Problem requirements » For the records below, print the lines from the line with "ring dip: (57, 212)" through the line with "thumb tip: (284, 280)" exactly as written; include both end lines and exclude the rest.

Dataset entries »
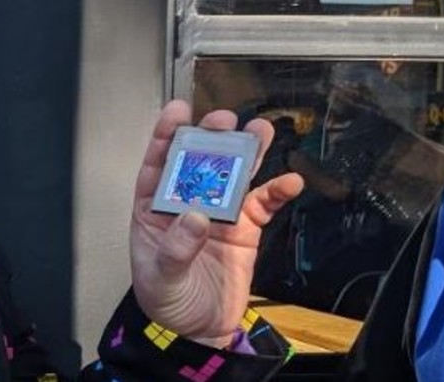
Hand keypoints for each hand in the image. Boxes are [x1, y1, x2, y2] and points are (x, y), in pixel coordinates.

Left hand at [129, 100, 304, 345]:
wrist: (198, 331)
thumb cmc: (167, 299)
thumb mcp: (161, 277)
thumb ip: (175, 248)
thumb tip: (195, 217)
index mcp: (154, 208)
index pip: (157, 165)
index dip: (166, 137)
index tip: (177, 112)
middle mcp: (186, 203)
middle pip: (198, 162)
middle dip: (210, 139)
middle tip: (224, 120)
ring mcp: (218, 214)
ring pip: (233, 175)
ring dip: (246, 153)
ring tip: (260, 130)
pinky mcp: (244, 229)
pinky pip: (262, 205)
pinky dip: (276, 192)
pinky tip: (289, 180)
...
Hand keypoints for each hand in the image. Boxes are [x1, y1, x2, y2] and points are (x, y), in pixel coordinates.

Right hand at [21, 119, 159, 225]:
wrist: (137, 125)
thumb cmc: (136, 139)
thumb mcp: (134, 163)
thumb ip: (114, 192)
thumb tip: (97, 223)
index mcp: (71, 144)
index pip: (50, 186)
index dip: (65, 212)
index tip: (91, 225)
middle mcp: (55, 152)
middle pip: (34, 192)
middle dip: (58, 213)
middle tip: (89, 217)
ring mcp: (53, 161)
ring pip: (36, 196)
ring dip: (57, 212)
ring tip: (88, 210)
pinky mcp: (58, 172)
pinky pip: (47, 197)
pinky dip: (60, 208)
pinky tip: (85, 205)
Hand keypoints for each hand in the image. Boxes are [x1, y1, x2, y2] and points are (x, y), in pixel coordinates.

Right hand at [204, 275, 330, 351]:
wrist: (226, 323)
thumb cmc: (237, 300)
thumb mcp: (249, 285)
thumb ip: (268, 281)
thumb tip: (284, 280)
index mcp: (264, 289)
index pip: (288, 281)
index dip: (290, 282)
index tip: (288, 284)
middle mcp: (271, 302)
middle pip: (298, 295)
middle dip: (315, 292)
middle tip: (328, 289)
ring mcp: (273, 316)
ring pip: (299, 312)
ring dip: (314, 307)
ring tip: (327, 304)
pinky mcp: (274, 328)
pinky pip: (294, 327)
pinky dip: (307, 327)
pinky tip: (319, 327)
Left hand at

Answer to this exercise »
ring dip: (57, 212)
ring tip: (88, 210)
pinky mcp: (58, 172)
pinky pip: (47, 197)
pinky dip: (60, 208)
pinky tip: (85, 205)
Hand keypoints for each hand in the image. Boxes are [x1, y1, x2, y2] and points are (x, y), in pixel coordinates.

Right hand at [204, 275, 330, 351]:
wrist: (226, 323)
thumb cmc: (237, 300)
thumb mcp: (249, 285)
thumb ip: (268, 281)
thumb tip: (284, 280)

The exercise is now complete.